▸ WHAT YOU ARE ASKED TO DO
The answer consists only of the lines from the beginning of the listing below to the line holding "and associated documentation", inclusive, with every picture removed.

┏━━

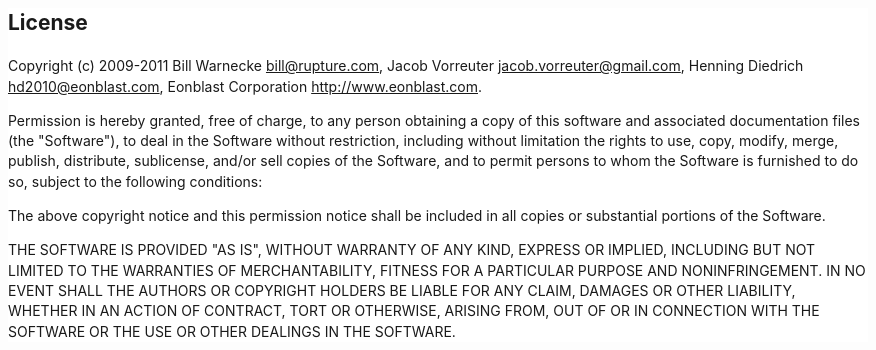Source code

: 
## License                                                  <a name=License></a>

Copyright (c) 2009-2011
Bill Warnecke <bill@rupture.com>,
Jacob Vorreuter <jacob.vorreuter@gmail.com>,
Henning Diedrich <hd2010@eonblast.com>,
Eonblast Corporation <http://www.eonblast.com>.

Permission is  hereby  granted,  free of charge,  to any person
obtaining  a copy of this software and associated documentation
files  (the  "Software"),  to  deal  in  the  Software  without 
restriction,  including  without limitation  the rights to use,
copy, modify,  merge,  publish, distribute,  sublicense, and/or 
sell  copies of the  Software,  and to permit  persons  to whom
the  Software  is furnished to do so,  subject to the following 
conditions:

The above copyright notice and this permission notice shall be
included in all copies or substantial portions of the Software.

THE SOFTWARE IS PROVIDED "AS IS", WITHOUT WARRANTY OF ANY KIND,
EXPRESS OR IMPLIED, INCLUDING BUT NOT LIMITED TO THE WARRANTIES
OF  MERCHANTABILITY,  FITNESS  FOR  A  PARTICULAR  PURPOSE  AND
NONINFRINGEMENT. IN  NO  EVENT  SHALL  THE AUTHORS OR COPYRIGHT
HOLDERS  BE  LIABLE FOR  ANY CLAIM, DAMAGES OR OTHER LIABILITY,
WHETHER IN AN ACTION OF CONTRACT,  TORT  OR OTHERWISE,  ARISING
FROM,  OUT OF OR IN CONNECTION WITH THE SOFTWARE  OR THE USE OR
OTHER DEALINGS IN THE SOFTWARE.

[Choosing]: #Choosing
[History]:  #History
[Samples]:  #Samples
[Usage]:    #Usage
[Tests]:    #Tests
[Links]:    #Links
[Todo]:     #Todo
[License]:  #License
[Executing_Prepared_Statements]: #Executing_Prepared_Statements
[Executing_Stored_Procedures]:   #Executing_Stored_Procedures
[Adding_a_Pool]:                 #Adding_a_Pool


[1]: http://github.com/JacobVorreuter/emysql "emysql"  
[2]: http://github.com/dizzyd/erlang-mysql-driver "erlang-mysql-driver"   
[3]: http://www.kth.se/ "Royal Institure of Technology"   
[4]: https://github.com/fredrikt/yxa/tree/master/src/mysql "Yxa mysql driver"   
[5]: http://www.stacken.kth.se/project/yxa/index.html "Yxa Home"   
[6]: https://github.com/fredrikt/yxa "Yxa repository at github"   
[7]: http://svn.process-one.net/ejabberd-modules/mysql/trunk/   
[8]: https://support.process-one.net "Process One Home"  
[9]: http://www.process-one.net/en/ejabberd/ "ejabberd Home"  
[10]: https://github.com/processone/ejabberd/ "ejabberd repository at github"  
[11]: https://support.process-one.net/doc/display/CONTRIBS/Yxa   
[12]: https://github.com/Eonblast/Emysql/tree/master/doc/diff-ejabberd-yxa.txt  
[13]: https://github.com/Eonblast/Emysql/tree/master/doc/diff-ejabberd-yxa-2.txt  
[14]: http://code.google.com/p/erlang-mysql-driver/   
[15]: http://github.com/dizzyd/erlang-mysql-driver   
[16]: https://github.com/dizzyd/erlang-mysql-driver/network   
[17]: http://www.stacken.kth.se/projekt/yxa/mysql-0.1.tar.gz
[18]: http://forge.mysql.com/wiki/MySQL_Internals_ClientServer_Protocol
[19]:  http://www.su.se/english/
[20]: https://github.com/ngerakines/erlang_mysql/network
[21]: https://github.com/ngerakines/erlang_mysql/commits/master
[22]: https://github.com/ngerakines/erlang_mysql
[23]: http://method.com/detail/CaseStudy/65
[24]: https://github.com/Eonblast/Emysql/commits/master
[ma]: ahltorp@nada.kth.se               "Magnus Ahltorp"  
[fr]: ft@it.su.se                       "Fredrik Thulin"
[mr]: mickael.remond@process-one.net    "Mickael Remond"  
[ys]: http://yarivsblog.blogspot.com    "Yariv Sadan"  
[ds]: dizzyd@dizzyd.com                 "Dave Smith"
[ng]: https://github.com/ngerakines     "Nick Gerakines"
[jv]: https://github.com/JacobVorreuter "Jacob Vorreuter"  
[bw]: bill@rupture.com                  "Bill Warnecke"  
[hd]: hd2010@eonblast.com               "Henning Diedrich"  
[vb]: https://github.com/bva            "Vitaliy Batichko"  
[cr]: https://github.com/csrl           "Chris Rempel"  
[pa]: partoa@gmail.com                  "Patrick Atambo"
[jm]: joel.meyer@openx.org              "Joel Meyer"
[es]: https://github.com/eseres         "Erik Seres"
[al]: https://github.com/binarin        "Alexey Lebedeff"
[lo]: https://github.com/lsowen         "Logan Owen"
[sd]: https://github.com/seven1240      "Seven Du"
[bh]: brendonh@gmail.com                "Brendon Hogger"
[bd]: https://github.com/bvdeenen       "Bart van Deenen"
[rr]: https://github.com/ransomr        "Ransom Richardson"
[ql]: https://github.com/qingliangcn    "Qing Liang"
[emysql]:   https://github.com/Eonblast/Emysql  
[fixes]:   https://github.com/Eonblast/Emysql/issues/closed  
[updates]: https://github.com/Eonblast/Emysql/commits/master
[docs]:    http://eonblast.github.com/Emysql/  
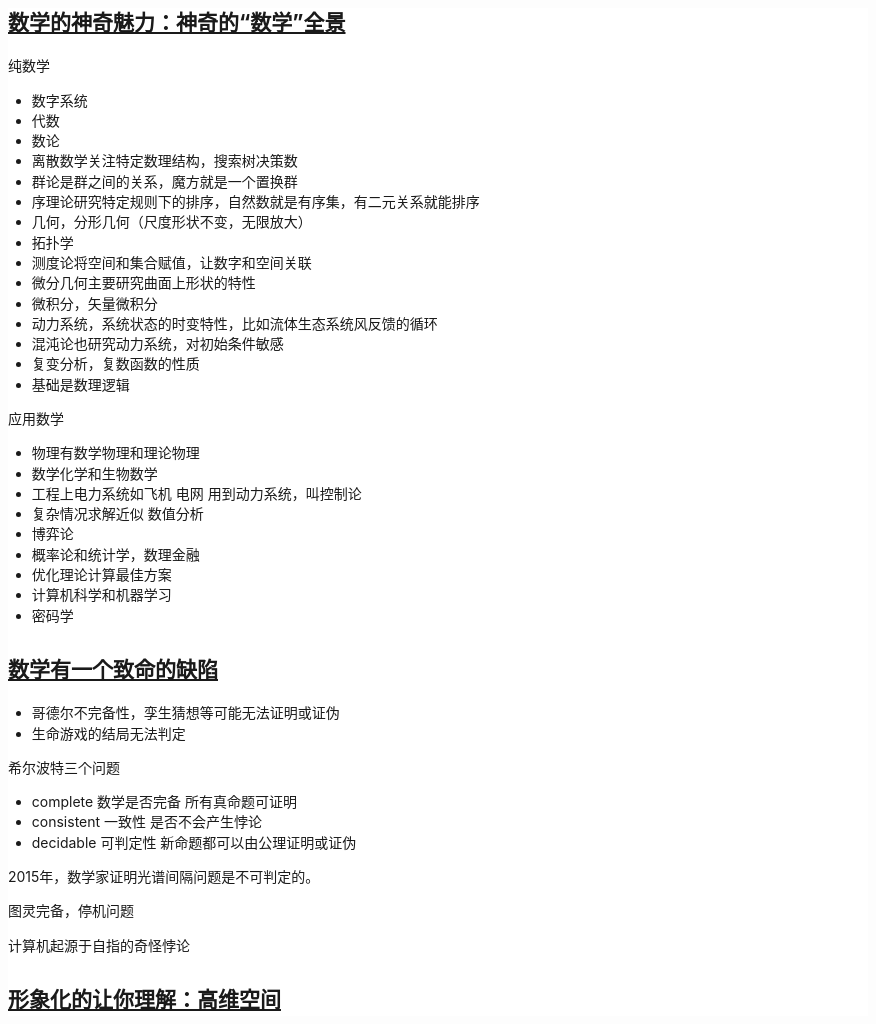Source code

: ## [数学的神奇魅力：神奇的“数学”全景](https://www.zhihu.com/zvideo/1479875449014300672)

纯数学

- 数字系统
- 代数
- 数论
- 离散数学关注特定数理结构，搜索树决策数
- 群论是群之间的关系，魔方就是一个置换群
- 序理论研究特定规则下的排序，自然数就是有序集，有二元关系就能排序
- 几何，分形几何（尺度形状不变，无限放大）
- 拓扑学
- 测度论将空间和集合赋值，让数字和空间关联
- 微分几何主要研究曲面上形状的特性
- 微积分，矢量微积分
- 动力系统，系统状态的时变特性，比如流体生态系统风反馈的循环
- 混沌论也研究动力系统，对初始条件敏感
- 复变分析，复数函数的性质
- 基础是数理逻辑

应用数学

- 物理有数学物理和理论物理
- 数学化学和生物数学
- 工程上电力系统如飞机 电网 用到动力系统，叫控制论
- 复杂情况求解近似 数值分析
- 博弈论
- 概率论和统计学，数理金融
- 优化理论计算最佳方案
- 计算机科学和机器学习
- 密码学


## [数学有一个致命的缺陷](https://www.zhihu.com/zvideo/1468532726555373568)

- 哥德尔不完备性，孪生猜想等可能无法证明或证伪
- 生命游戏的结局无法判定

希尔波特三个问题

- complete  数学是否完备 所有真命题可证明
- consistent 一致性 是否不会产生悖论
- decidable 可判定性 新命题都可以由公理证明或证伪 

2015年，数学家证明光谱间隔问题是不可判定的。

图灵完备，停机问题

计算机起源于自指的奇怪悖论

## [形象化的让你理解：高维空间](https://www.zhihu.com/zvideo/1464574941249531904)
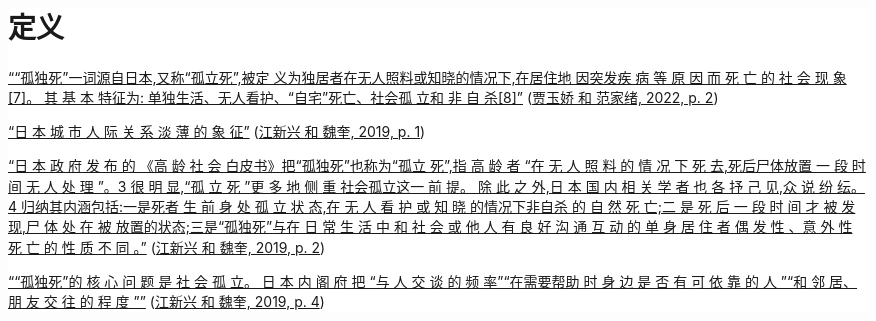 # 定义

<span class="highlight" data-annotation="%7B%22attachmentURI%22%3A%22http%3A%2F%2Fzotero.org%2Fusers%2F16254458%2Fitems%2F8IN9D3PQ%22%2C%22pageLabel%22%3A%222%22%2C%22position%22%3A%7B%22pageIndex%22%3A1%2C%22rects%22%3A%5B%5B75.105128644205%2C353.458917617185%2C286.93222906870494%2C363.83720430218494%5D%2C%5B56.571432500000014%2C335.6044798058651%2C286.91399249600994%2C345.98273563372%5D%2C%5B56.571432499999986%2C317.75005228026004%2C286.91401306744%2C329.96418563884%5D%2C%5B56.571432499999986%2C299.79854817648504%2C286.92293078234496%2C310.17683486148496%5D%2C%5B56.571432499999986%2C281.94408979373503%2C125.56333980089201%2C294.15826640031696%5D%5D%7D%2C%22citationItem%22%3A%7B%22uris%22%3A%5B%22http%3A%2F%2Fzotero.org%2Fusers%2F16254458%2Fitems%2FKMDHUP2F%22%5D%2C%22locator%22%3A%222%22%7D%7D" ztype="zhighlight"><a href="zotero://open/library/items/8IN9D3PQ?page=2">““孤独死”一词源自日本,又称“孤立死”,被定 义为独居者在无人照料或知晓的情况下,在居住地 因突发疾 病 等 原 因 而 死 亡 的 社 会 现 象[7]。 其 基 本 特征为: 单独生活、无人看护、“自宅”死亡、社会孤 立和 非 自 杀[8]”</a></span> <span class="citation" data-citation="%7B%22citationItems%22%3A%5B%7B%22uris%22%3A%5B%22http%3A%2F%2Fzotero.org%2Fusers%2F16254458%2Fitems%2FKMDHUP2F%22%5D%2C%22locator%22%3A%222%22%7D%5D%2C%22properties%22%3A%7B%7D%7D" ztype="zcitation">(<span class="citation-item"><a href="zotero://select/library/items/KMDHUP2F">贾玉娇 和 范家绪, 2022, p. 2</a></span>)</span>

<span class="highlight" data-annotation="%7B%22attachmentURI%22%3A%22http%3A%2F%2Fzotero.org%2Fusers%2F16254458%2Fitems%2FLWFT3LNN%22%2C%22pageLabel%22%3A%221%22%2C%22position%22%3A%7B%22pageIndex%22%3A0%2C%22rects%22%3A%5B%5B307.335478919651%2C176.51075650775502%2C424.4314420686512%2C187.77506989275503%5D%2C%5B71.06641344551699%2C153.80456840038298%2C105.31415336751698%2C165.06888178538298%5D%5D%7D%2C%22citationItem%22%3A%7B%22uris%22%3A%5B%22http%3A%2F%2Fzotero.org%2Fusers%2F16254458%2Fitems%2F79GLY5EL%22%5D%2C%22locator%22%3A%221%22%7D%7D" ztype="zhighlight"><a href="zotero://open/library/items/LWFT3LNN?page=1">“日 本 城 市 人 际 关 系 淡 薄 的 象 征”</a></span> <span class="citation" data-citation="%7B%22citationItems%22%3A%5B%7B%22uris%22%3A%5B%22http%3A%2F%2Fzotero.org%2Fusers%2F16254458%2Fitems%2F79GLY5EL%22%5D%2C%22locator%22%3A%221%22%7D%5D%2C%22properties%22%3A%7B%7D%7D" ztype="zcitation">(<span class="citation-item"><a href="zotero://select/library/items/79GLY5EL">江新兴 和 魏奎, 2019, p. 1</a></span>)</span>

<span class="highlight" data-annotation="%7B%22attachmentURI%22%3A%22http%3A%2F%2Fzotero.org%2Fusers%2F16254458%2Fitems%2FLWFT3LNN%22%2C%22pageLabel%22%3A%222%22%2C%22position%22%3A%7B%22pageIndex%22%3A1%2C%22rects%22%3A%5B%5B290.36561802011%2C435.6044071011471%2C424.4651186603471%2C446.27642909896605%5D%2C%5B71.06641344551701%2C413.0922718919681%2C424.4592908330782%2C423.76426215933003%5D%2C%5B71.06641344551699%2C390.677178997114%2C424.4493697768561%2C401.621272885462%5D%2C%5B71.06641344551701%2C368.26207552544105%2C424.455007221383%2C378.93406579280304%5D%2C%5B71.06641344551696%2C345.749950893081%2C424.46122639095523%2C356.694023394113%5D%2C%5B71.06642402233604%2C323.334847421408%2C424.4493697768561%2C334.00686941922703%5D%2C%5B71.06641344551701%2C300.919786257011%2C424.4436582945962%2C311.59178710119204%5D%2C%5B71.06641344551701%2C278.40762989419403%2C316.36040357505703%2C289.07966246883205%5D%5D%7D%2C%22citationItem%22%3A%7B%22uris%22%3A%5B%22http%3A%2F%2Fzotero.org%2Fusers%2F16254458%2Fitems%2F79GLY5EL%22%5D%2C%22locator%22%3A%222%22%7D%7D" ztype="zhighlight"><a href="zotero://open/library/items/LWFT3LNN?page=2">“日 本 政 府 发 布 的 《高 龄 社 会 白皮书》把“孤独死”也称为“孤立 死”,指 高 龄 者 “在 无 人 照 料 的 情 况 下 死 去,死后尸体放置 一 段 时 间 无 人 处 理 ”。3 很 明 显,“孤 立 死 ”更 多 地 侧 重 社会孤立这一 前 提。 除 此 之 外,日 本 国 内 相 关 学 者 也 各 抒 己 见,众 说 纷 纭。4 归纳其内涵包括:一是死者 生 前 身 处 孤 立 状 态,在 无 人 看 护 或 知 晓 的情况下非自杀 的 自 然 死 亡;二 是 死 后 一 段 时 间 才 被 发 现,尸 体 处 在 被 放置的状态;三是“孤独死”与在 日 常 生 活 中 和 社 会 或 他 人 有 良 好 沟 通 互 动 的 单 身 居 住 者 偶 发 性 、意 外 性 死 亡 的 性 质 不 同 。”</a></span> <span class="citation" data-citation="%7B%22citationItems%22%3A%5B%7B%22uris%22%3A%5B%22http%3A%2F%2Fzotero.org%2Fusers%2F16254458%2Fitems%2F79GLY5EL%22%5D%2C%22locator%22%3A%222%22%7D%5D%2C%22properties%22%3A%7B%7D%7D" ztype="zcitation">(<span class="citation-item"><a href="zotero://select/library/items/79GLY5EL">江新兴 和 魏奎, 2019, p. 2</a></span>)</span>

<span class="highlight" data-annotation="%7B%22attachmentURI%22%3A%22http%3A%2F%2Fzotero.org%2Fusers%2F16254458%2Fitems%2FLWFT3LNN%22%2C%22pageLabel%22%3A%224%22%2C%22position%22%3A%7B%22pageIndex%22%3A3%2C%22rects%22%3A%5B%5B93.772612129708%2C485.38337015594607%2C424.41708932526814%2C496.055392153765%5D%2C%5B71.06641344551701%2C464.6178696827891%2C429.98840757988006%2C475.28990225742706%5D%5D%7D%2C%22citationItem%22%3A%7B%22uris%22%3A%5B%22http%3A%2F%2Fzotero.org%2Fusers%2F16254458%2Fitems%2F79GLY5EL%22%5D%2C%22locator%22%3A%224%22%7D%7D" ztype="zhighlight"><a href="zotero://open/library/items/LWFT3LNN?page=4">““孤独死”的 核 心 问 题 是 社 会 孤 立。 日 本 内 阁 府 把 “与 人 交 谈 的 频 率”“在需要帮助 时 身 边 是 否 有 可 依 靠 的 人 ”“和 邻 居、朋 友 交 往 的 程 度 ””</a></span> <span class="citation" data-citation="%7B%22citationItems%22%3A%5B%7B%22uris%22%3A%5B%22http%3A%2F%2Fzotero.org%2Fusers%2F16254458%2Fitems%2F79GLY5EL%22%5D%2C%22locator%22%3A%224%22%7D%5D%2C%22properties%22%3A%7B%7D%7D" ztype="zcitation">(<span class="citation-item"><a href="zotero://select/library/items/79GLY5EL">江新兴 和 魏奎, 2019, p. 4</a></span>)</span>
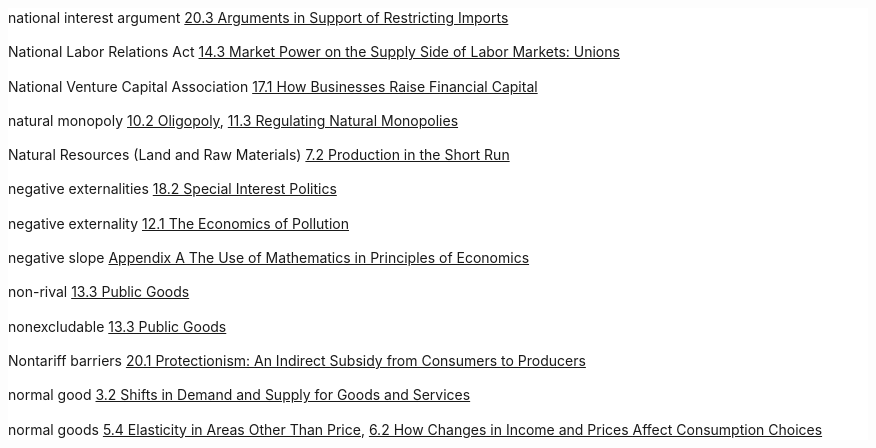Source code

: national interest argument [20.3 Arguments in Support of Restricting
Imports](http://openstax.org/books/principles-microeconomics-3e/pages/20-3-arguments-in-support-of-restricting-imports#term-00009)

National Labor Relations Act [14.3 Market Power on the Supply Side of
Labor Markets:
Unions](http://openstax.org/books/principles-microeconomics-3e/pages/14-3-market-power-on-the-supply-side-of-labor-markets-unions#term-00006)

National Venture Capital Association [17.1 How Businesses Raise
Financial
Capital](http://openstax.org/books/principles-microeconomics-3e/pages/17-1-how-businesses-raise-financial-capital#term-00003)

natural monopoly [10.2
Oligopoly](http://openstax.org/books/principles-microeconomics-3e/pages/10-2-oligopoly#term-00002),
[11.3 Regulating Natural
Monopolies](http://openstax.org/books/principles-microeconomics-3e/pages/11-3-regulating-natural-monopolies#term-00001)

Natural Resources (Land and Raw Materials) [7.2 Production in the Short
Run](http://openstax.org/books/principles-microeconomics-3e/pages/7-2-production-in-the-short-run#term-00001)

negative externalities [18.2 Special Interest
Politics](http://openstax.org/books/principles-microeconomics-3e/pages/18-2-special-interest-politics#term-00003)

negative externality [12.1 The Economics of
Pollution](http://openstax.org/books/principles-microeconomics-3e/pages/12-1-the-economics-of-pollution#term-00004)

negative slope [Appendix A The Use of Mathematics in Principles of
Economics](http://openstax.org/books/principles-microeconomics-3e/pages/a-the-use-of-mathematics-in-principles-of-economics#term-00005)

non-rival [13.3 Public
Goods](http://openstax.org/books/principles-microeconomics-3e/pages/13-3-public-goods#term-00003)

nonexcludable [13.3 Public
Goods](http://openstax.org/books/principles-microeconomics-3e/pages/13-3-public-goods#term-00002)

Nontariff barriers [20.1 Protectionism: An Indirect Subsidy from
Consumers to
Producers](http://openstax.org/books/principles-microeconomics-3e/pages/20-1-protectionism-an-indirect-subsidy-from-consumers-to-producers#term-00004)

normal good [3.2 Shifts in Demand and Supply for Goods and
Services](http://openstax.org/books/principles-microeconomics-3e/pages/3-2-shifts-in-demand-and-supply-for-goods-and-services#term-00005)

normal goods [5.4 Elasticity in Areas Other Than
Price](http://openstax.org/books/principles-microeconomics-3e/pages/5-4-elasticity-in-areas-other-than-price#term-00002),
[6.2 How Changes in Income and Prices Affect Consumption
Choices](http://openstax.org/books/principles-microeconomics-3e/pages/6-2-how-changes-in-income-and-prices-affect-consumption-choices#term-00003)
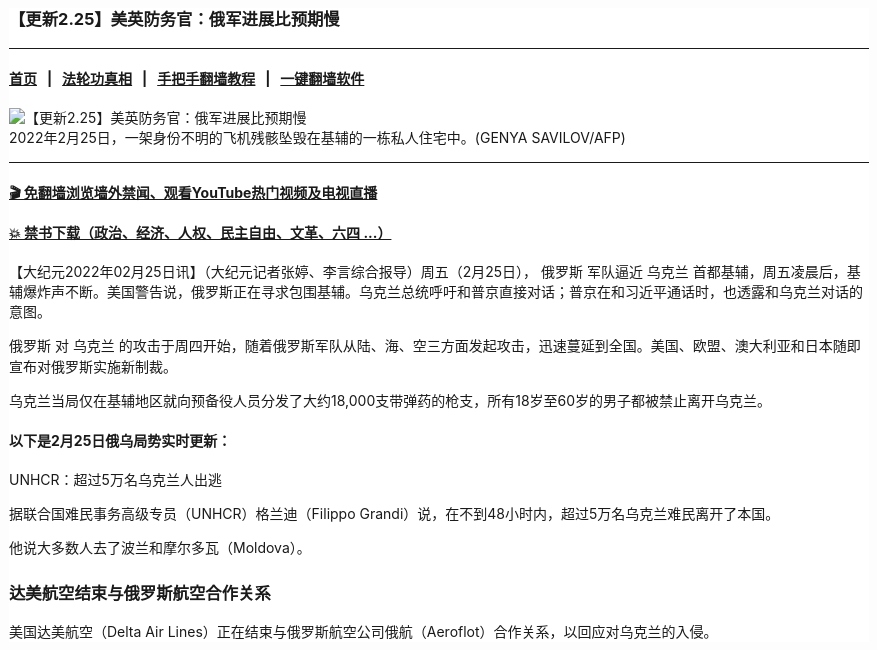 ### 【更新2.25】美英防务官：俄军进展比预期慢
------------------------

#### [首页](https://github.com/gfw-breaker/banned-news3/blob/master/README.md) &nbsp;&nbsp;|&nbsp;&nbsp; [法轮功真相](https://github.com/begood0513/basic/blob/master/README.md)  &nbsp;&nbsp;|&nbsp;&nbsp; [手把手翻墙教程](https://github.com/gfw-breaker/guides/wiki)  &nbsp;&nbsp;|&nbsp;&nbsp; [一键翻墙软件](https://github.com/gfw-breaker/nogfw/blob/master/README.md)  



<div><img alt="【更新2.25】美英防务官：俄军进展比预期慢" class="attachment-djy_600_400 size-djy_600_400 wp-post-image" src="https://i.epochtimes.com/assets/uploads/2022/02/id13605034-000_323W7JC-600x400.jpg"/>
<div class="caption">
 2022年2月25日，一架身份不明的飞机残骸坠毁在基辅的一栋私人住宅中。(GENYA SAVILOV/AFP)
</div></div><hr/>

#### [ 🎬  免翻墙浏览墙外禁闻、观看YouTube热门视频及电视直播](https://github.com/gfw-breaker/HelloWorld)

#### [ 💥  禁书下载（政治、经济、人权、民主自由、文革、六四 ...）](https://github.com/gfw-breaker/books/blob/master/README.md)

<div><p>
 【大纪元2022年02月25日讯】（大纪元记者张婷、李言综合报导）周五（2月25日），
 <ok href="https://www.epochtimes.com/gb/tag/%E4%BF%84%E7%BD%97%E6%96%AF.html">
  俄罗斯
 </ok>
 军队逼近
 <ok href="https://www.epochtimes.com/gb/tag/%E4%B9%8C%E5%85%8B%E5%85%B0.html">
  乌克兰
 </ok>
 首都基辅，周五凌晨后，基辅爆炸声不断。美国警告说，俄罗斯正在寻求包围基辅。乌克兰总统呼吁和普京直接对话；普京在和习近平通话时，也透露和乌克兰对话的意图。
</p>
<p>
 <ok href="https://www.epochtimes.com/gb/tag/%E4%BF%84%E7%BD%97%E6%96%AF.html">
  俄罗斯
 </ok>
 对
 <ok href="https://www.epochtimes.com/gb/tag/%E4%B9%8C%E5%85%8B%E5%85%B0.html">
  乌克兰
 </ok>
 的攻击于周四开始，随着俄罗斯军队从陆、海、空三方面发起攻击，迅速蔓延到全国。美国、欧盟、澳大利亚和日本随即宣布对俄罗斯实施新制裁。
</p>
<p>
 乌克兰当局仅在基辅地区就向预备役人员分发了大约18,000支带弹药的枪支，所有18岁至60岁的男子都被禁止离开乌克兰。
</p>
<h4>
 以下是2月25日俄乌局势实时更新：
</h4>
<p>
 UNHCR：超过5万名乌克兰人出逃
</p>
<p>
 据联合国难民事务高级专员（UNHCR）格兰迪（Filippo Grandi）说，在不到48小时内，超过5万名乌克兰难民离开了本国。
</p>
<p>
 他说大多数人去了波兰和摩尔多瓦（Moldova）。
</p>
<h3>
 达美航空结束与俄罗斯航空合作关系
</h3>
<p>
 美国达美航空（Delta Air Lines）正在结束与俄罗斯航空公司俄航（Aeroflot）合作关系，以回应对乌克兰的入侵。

┗━━

▸ RESPONSE TO THIS TASK
Source code

: 
## License                                                  <a name=License></a>

Copyright (c) 2009-2011
Bill Warnecke <bill@rupture.com>,
Jacob Vorreuter <jacob.vorreuter@gmail.com>,
Henning Diedrich <hd2010@eonblast.com>,
Eonblast Corporation <http://www.eonblast.com>.

Permission is  hereby  granted,  free of charge,  to any person
obtaining  a copy of this software and associated documentation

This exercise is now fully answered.